— Texto extraído —
⟨
O paternal conselho diz bem do sentimento que o reveste; se existentes problemas, seja como a água que contorna os obstáculos; mas, se não for possível e tiver de enfrentá-los, o faça com lisura e honradez e, ainda que se saiba uma pessoa derrotada de antemão por eles, ao fim e ao cabo terás vencido porquanto terás descoberto em ti forças que sequer sabias portar, necessárias a tua própria sobrevivência digna. Convença-te que de todas as atitudes, a pior é a fuga, ela te humilha e enfraquece, fazendo a pessoa esquecer que nada, exceto um Tudo chamado Deus, é maior do que ela e que nada pode derrubar para sempre, aquele que se sabe, age e se pensa justo. A mente é uma fonte de fé e força, intransponível quando assentada na verdade e (quase) tudo pode. Também importante é sonhar em vigília pois que o sonho é, sem sombra de dúvidas, a ante-sala das realizações e o refúgio de todos os infortúnios. E se estiveres no fundo do poço, como muitas vezes nos traímos somente em assim pensar, saiba que a saída está acima de tua cabeça e por mais fraco que estejas ou te sintas, tuas mãos, pés, corpo e coragem são instrumentos que se encontram em ti, ao teu alcance, basta quererdes acioná-los. Não cometas o erro de esperar a ajuda de outros se tu mesmo antes não te ajudares, eles, os outros, virão trazendo sua ajuda e conforto quando virem que não te entregastes e bem assim mereces tanto.

Não se deixe molestar por pequenas armadilhas que o cotidiano oferece. Pense grande, não faça de si um detalhe, seja a essência; não tropece ou se deixe contaminar por vírgulas, vá ao texto integral bebendo na fonte perene da fraternidade, compreensão e clareza, o que realmente importa.

Todos os dias, estamos aprendendo! Por isso, não te julgues sábio e nem de perto te deixes vestir pelo horripilante manto da soberba. Em qualquer circunstância sejas tu mesmo, autêntico, sem subterfúgios e teu “eu” estará no teu retrato e tua estrada repousará em tua mão. Não culpes o destino pelo fruto colhido; antes, olhes o que plantaste, qual semente regaste, lembrando que tu és terra e o teu suor é o sal e o sumo de tuas realizações.
⟩
— Material de origem —
⟨
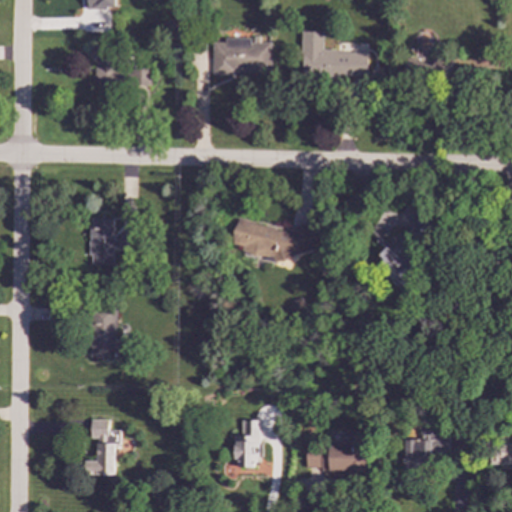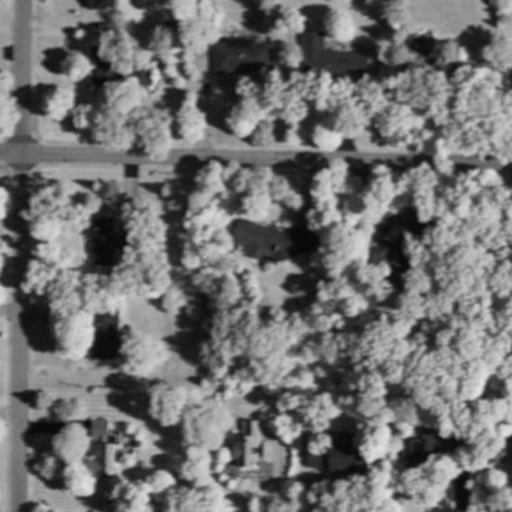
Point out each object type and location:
⟩
— Exercícios propostos —
#1 Transcreva do texto extraído o trecho que se inicia nas palavras "Não se deixe" e termina após "que realmente importa.".
#2 Com base no texto extraído, responda:
(a) Qual é, de todas as atitudes, a pior?
(b) O que é o sonho, segundo o texto?
(c) O que é o suor, de acordo com o último parágrafo?

— Respostas dos exercícios —
#1
Não se deixe molestar por pequenas armadilhas que o cotidiano oferece. Pense grande, não faça de si um detalhe, seja a essência; não tropece ou se deixe contaminar por vírgulas, vá ao texto integral bebendo na fonte perene da fraternidade, compreensão e clareza, o que realmente importa.

#2
(a) A fuga.
(b) A ante-sala das realizações e o refúgio de todos os infortúnios.
(c) O sal e o sumo das realizações.